(Data excerpts)
□ □ □
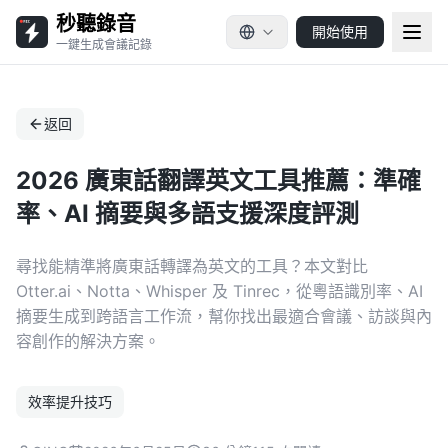
秒聽錄音
開始使用
一鍵生成會議記錄
返回
2026 廣東話翻譯英文工具推薦：準確
率、AI 摘要與多語支援深度評測
尋找能精準將廣東話轉譯為英文的工具？本文對比
Otter.ai、Notta、Whisper 及 Tinrec，從粵語識別率、AI
摘要生成到跨語言工作流，幫你找出最適合會議、訪談與內
容創作的解決方案。
效率提升技巧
□ □ □
__PROMPT__.
Rewrite the lines above with "廣東話" changed to "粵語" everywhere it occurs, keeping the rest unchanged, and omit the pictures from your answer.

__RESULT FOR THIS TASK__.
秒聽錄音
開始使用
一鍵生成會議記錄
返回
2026 粵語翻譯英文工具推薦：準確
率、AI 摘要與多語支援深度評測
尋找能精準將粵語轉譯為英文的工具？本文對比
Otter.ai、Notta、Whisper 及 Tinrec，從粵語識別率、AI
摘要生成到跨語言工作流，幫你找出最適合會議、訪談與內
容創作的解決方案。
效率提升技巧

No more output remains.